Don’t let this report sit on a shelf and gather dust
The need for reform in the water market has been highlighted in a report released at the end of last week, and the Speak Up Campaign is calling for swift and decisive action on its recommendations.
“We’ve had more than 100 reports on water management in less than a decade, but most sit on a shelf gathering dust. Anything calling for serious reform has been ignored,” Speak Up chair Lachlan Marshall said.
“We cannot allow that to happen with the ACCC (Australian Competition and Consumer Commission) report into the water market,” Mr Marshall said.
He expressed concern that the report was released on a Friday afternoon, hoping this was not a government attempt to avoid proper scrutiny.
“Our trust in governments has been eroded by their inability or refusal to address numerous issues around water management in recent years. We cannot afford recommendations from this report to be ignored, just like so many others.
“The Federal Government needs to take swift and decisive action to reform the water market, giving our nation’s food and fibre producers the access they need to this precious resource, in the interests of every Australian who wants safe and affordable staple foods for their family.”
Mr Marshall said it was obvious from the ACCC report that there are serious problems in the water market that need to be addressed with genuine reform, not another political or band-aid solution.
“We do not want to see a repeat of the government’s failed Inspector-General appointment, where we were promised the world and delivered nothing.

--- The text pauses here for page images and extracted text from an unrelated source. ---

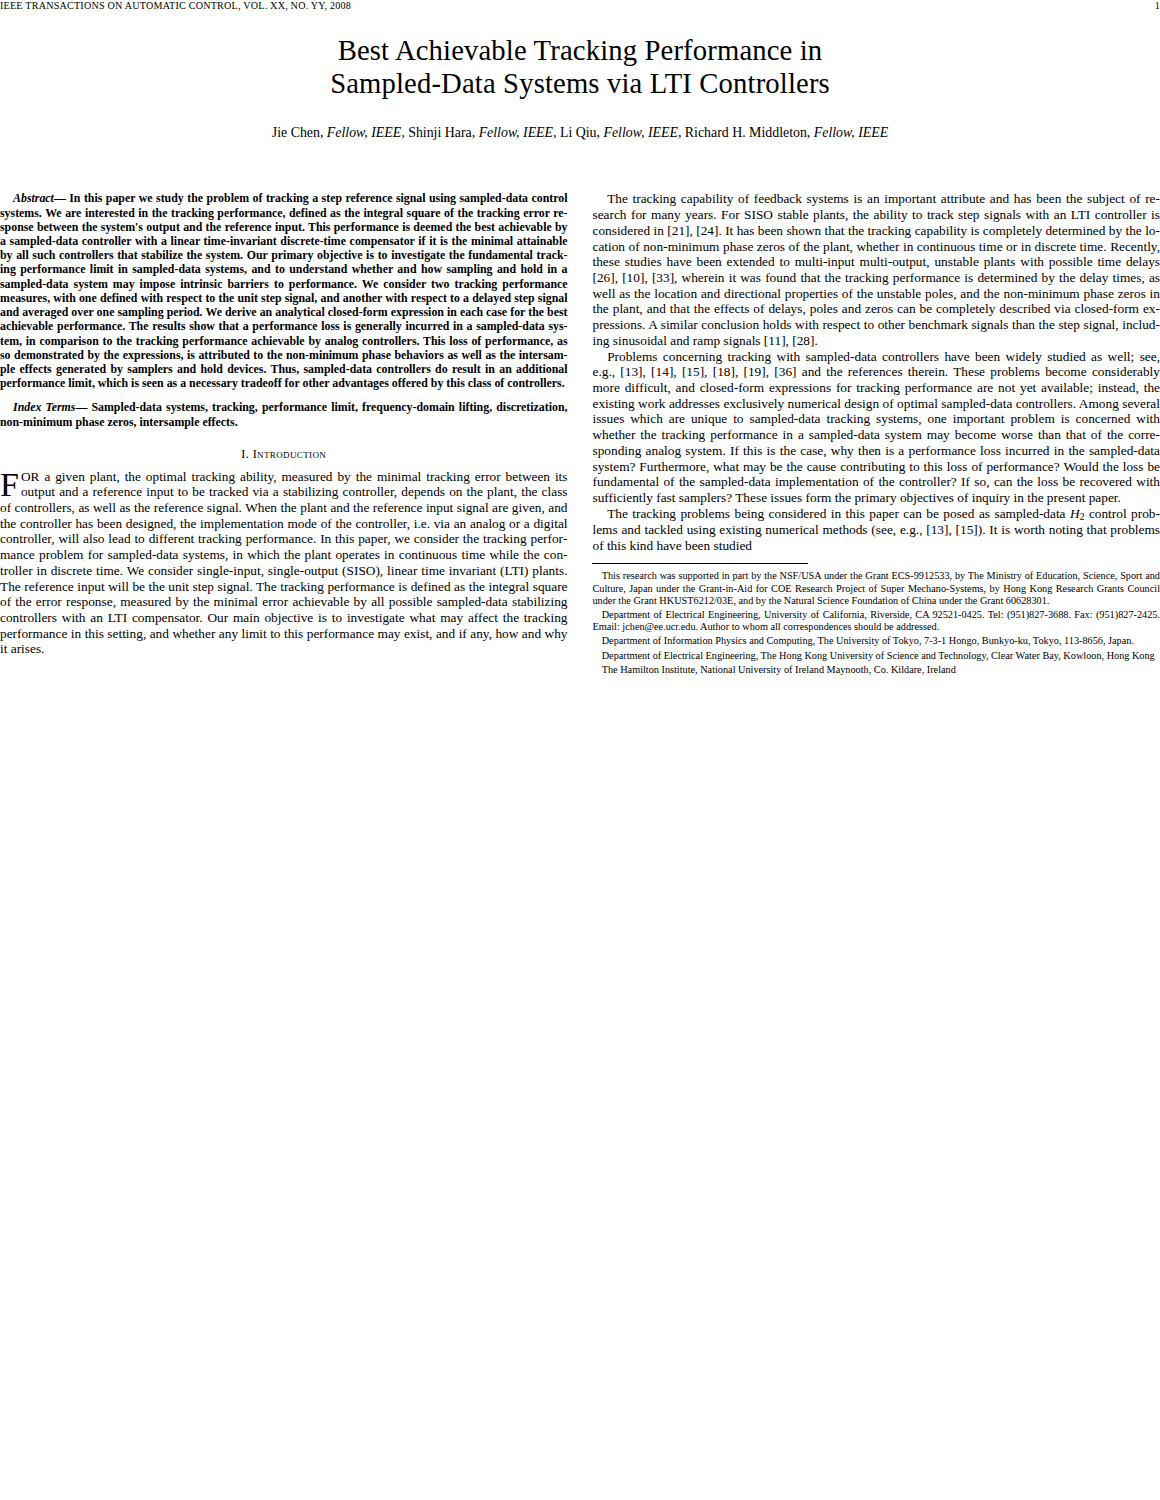IEEE Transactions on Automatic Control, Vol. XX, No. YY, 2008 1
Best Achievable Tracking Performance in
Sampled-Data Systems via LTI Controllers
Jie Chen, Fellow, IEEE, Shinji Hara, Fellow, IEEE, Li Qiu, Fellow, IEEE, Richard H. Middleton, Fellow, IEEE
Abstract— In this paper we study the problem of tracking a step reference signal using sampled-data control systems. We are interested in the tracking performance, defined as the integral square of the tracking error response between the system's output and the reference input. This performance is deemed the best achievable by a sampled-data controller with a linear time-invariant discrete-time compensator if it is the minimal attainable by all such controllers that stabilize the system. Our primary objective is to investigate the fundamental tracking performance limit in sampled-data systems, and to understand whether and how sampling and hold in a sampled-data system may impose intrinsic barriers to performance. We consider two tracking performance measures, with one defined with respect to the unit step signal, and another with respect to a delayed step signal and averaged over one sampling period. We derive an analytical closed-form expression in each case for the best achievable performance. The results show that a performance loss is generally incurred in a sampled-data system, in comparison to the tracking performance achievable by analog controllers. This loss of performance, as so demonstrated by the expressions, is attributed to the non-minimum phase behaviors as well as the intersample effects generated by samplers and hold devices. Thus, sampled-data controllers do result in an additional performance limit, which is seen as a necessary tradeoff for other advantages offered by this class of controllers.
Index Terms— Sampled-data systems, tracking, performance limit, frequency-domain lifting, discretization, non-minimum phase zeros, intersample effects.
I. Introduction
FOR a given plant, the optimal tracking ability, measured by the minimal tracking error between its output and a reference input to be tracked via a stabilizing controller, depends on the plant, the class of controllers, as well as the reference signal. When the plant and the reference input signal are given, and the controller has been designed, the implementation mode of the controller, i.e. via an analog or a digital controller, will also lead to different tracking performance. In this paper, we consider the tracking performance problem for sampled-data systems, in which the plant operates in continuous time while the controller in discrete time. We consider single-input, single-output (SISO), linear time invariant (LTI) plants. The reference input will be the unit step signal. The tracking performance is defined as the integral square of the error response, measured by the minimal error achievable by all possible sampled-data stabilizing controllers with an LTI compensator. Our main objective is to investigate what may affect the tracking performance in this setting, and whether any limit to this performance may exist, and if any, how and why it arises.
The tracking capability of feedback systems is an important attribute and has been the subject of research for many years. For SISO stable plants, the ability to track step signals with an LTI controller is considered in [21], [24]. It has been shown that the tracking capability is completely determined by the location of non-minimum phase zeros of the plant, whether in continuous time or in discrete time. Recently, these studies have been extended to multi-input multi-output, unstable plants with possible time delays [26], [10], [33], wherein it was found that the tracking performance is determined by the delay times, as well as the location and directional properties of the unstable poles, and the non-minimum phase zeros in the plant, and that the effects of delays, poles and zeros can be completely described via closed-form expressions. A similar conclusion holds with respect to other benchmark signals than the step signal, including sinusoidal and ramp signals [11], [28].
Problems concerning tracking with sampled-data controllers have been widely studied as well; see, e.g., [13], [14], [15], [18], [19], [36] and the references therein. These problems become considerably more difficult, and closed-form expressions for tracking performance are not yet available; instead, the existing work addresses exclusively numerical design of optimal sampled-data controllers. Among several issues which are unique to sampled-data tracking systems, one important problem is concerned with whether the tracking performance in a sampled-data system may become worse than that of the corresponding analog system. If this is the case, why then is a performance loss incurred in the sampled-data system? Furthermore, what may be the cause contributing to this loss of performance? Would the loss be fundamental of the sampled-data implementation of the controller? If so, can the loss be recovered with sufficiently fast samplers? These issues form the primary objectives of inquiry in the present paper.
The tracking problems being considered in this paper can be posed as sampled-data H2 control problems and tackled using existing numerical methods (see, e.g., [13], [15]). It is worth noting that problems of this kind have been studied
This research was supported in part by the NSF/USA under the Grant ECS-9912533, by The Ministry of Education, Science, Sport and Culture, Japan under the Grant-in-Aid for COE Research Project of Super Mechano-Systems, by Hong Kong Research Grants Council under the Grant HKUST6212/03E, and by the Natural Science Foundation of China under the Grant 60628301.
Department of Electrical Engineering, University of California, Riverside, CA 92521-0425. Tel: (951)827-3688. Fax: (951)827-2425. Email: jchen@ee.ucr.edu. Author to whom all correspondences should be addressed.
Department of Information Physics and Computing, The University of Tokyo, 7-3-1 Hongo, Bunkyo-ku, Tokyo, 113-8656, Japan.
Department of Electrical Engineering, The Hong Kong University of Science and Technology, Clear Water Bay, Kowloon, Hong Kong
The Hamilton Institute, National University of Ireland Maynooth, Co. Kildare, Ireland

“It is obvious from the report that market manipulation exists, but it is not illegal and with the present system cannot be clearly identified. As the report shows, for too long the water market has been allowed to evolve without the regulation necessary, and this has been to the detriment of food producers.
“We are heading rapidly towards a food crisis in our nation; governments need to acknowledge the damage which has been caused to food production through water reform over the past decade and start the process of returning some balance to water use and management.”
Mr Marshall said while there is merit in a new entity to oversee water markets, for it to be effective there needs to be a major overhaul of market design with government resources and commitment to ensure there is real reform.
He repeated pertinent comments from the recently released ‘Epic Fail’ article published by University of Melbourne researcher and author Scott Hamilton in conjunction with La Trobe University’s Profess Stuart Kells.
“They highlighted that Australian water markets have become a financial investment product which has led to higher water prices overall, and a wider spread between the prices farmers receive when they sell water rights, and the prices they pay when they buy water rights.
“Our water is an essential and scarce resource that must be used for food production and the environment, not for the coffers of wealthy investors and superannuation companies,” Mr Marshall said.
In conclusion, he said the report touched on capacity issues within the system, though this complex problem for the government and water managers has again not been adequately addressed, with the impression that the response to constraints is to create more markets.
“The last thing we need is more markets for speculators to manipulate at the expense of food production,” Mr Marshall said.